Knife and gun collecting are my main hobbies and with these I tend to want to go for vintage options, some times it is becauses they were better made (1970s Gerber Mark ii in L6 tool steel vs 420 HC today) or I just like the style better like with my 1956 Smith Wesson Pre-27 .357.

So when looking for a "bought" slingshot I naturally look at the vintage ones. I purchased two (that I have not gotten yet) The first is a Tinker Killdeer and the second is a Milbro #1. They are forks only so I will need bands etc.

I first bought the Tinker with the intentions of setting it up and shooting it, I bought the Milbro because, I tend to make every hobby a collecting hobby and the more the better! So on to the questions.

I am wanting to set one or both of these up for light backyard shooting using light ammo. I know that some have said that these old ones are not ideal for this but is one better than the other (Killdeer or Milbro)?

With light use is there really any danger of them breaking?

Is there a better vintage option I should be on the look out for?

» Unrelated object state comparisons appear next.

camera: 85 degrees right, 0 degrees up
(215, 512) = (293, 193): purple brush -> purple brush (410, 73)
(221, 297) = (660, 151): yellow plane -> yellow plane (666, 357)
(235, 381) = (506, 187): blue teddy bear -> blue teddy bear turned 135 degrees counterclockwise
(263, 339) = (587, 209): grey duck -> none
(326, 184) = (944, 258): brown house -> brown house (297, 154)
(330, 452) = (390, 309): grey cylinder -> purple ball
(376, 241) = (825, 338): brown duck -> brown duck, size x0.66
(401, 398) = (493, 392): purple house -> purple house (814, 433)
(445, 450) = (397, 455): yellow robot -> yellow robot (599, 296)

I am in Little Rock Arkansas and the only bands I ever find local are the tube kind, is there something else I can use for these that can be found local (hardward store etc.) or is ordering original style bands online my best option? Could I just set these up with office type rubber bands to make sure they are not over stressed?

I have really enjoyed this fun and relaxing hobby, I am ready to get my vintage forks and get back to shooting!


----------



## Flatband (Dec 18, 2009)

Well Mac,you picked a few nice ones. Personally,I think The Killdeer is the better of them but then I shot it a ton when growing up so I'm biased. You could use office bands on both,or light tubes or flats. I've used them all on both models.You can get light tubes or flats right here on the forum. We have a bunch of vendors selling some real nice stuff. Take a whirl around the forum and don't be afraid to ask questions. We're all slingshot nuts on here! :king:


----------



## PorkChopSling (Jan 17, 2013)

Yeah, what flatband said. And, flatband happens to make great band sets for vintage or none vin shooters.


----------



## mak10theknife (Oct 9, 2013)

Thanks for the replys guys! Flatband great to hear from you, on all the searching and reading I have done I see your name come up a lot (all great things). It is pretty cool that on my first post I actually get a reply from you!

I see the term "Office Band" come up a lot is there a size I should look for? I will get with you about getting some bands once I get my forks in.

For the Killdeer how would one go about attaching tubes? I assume that you bipass the "slots" and attach direct to the forks?


----------



## Flatband (Dec 18, 2009)

Mac, as long as they're thinner tubes, you just fold them and put something ( matchstick or strip of scrap rubber ) in the loop of the band stretch them and fit them into the slot-tag ends facing outward. As far as the office bands, Get the #107 size from Alliance Rubber Band Company ( check e-bay). They are the same size as what originally came on the Killdeer. Have fun!


----------



## mak10theknife (Oct 9, 2013)

Great I will have to try that! I broke down and got a Daisy F16 last night, just to have something for now. I am finding out that I don't think I like tubes. They seems to be very stiff and not as smooth in pull and release. I think vintage forks and light band is going to be the winning combo for me! Thanks for the help.


----------



## harpersgrace (Jan 28, 2010)

Dont go off tubes because of Daisy, they have some of the worst tubes out there.


----------